How to add a new column to Pandas DataFrame?

Add A New Column To Pandas DataFrame

In this tutorial, we are going to discuss different ways to add a new column to pandas data frame.


What is a pandas data frame?

Pandas data frame is a two-dimensional heterogeneous data structure that stores the data in a tabular form with labeled indexes i.e. rows and columns.

Usually, data frames are used when we have to deal with a large dataset, then we can simply see the summary of that large dataset by loading it into a pandas data frame and see the summary of the data frame.

In the real-world scenario, a pandas data frame is created by loading the datasets from an existing CSV file, Excel file, etc.

But pandas data frame can be also created from the list, dictionary, list of lists, list of dictionaries, dictionary of ndarray/lists, etc.

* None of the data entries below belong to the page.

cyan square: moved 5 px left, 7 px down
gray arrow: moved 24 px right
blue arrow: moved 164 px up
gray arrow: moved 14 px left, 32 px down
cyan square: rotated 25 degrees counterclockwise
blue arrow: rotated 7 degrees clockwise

Before we start discussing how to add a new column to an existing data frame we require a pandas data frame.

Installing and importing pandas

We require the Pandas library of Python for working on data frames, so we have to first install the Pandas library and then import it into the Python program. Following are the commands to install and import pandas:

# Installing pandas Python library
pip install pandas
# Importing pandas into the program
import pandas as pd

Before we start discussing how to add a new column to an existing pandas data frame, we require a pandas data frame.

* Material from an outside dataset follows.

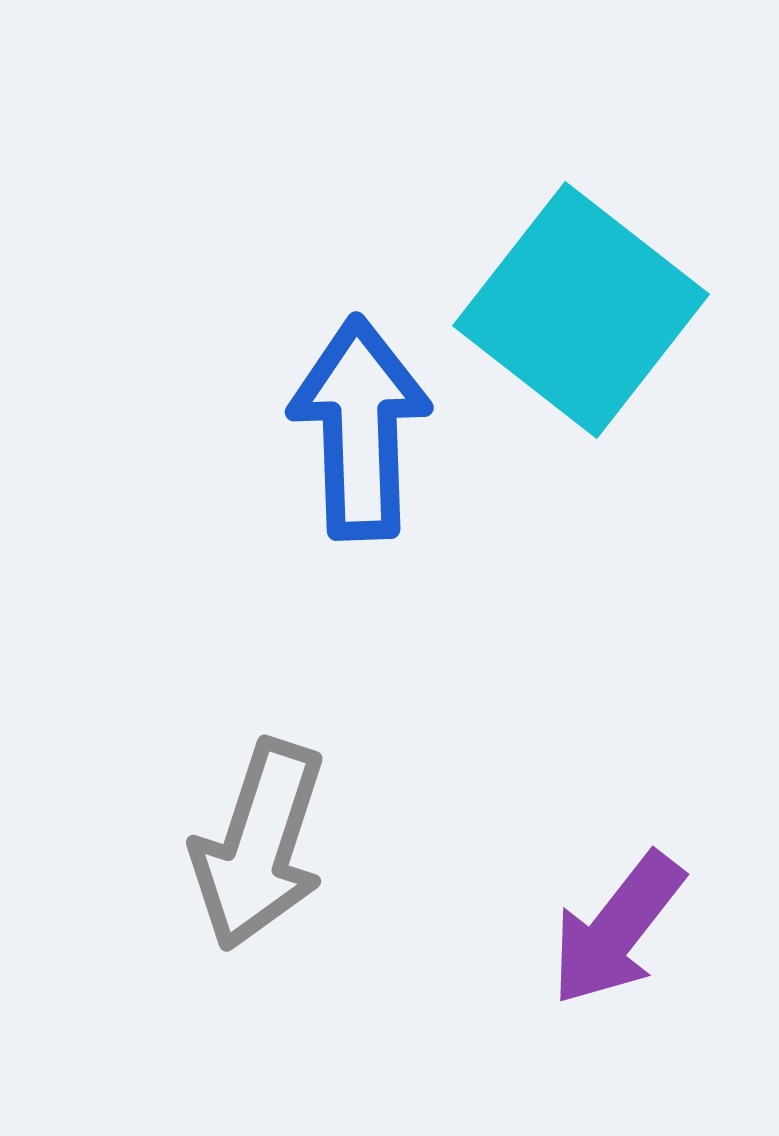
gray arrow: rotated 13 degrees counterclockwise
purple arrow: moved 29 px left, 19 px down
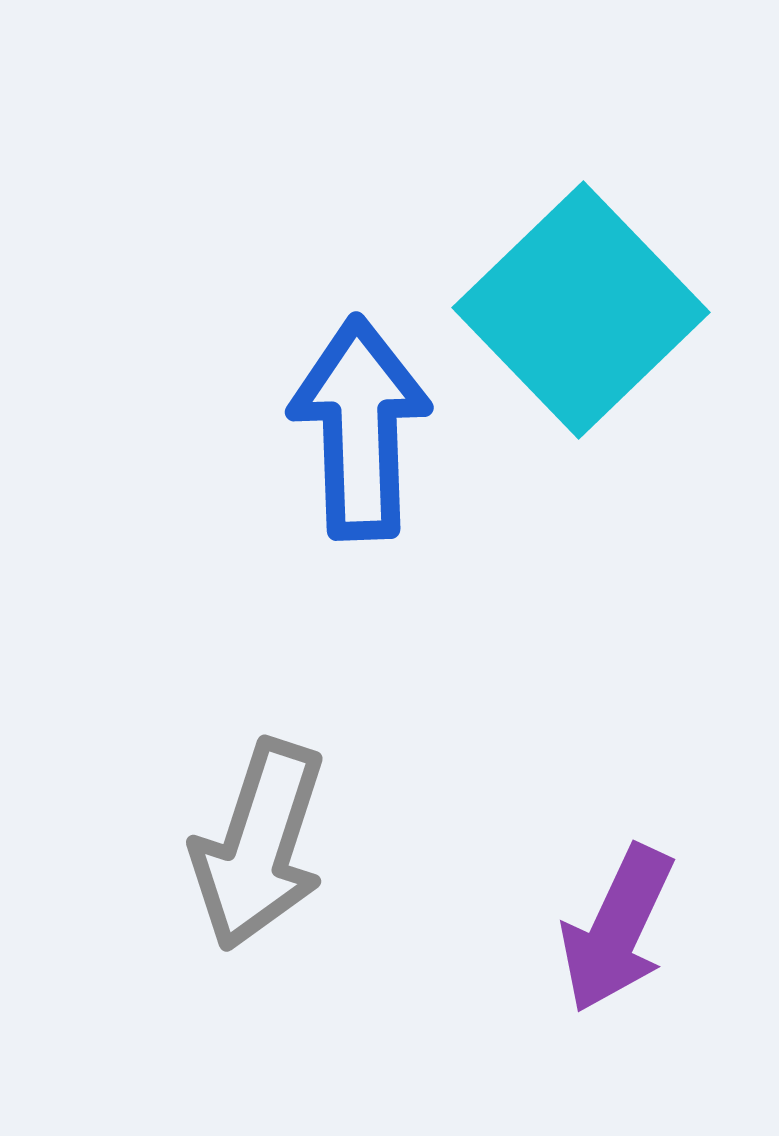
cyan square: rotated 8 degrees clockwise
purple arrow: rotated 13 degrees counterclockwise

Creating a data frame from a dictionary of lists

# Creating a dictionary of lists
data = {'name': ['Sanjay', 'Ravi', 'Shreya', 'Abhishek', 'Shantanu'],
'roll': [55, 65, 75, 85, 95]}

# Creating a pandas data frame from the above data
df = pd.DataFrame(data)
print(df)

Output:

New Dataframe

Now let’s discuss the different ways to add a new column to this existing data frame which we have created just above. There are multiple ways to add a new column to this existing data frame but here we will discuss only the three main robust and powerful ones.

Adding a new column using DataFrame indexing

It is the simplest way to add a new column to the existing pandas data frame we just have to index the existing data frame with the new column’s name and assign a list of values that we want to store in the column for the corresponding rows:

# Adding a new column named 'cgpa' to the data frame
# Using DataFrame indexing
df['cgpa'] = [8.1, 9.3, 8.2, 7.9, 7.5]
print(df)

Output:

Add Col Df Index

Adding a new column to a pandas data frame using assign()

This is the second robust way of adding a new column to an existing data frame using the pandas in-built assign() method. This adds a new column to the existing data frame and then returns a new data frame with the added column. Let’s see the Python code to use it:

# Adding a new column named 'address' to the data frame
# Using the assign() method
# And saving the new returned data frame
df2 = df.assign(address = ['Bihar', 'Bihar', 'Jharkhand', 'UP', 'UP'])
print(df2)

Output:

Add column using assign()

Adding a new column using the insert() method

This is the third powerful way of adding a new column to the existing data frame. Unlike the previous ways of adding a column to the data frame, which simply added the new column at the end of the data frame as the last one, the insert() method allows us to add the new column at any specified position in the existing data frame. Let’s see the Python code to use it:

# Adding a column named 'branch'to the data frame
# Using the insert() method
# First argument is the column position
# Second argument is the column name
# And third argument is the column value
df2.insert(3, 'branch', ['ECE', 'CSE', 'ECE', 'EE', 'ECE'])
print(df2)

Output:

Add column using insert()

In the output, it is clearly visible that the new column named branch has been added at the third column index as specified in the Python code.

Conclusion

So in this tutorial, we have learned what’s a pandas data frame, how to create a new data frame from a dictionary of lists, and the three robust methods to add a new column to the existing data frame: DataFrame indexing, assign() method, and insert() method.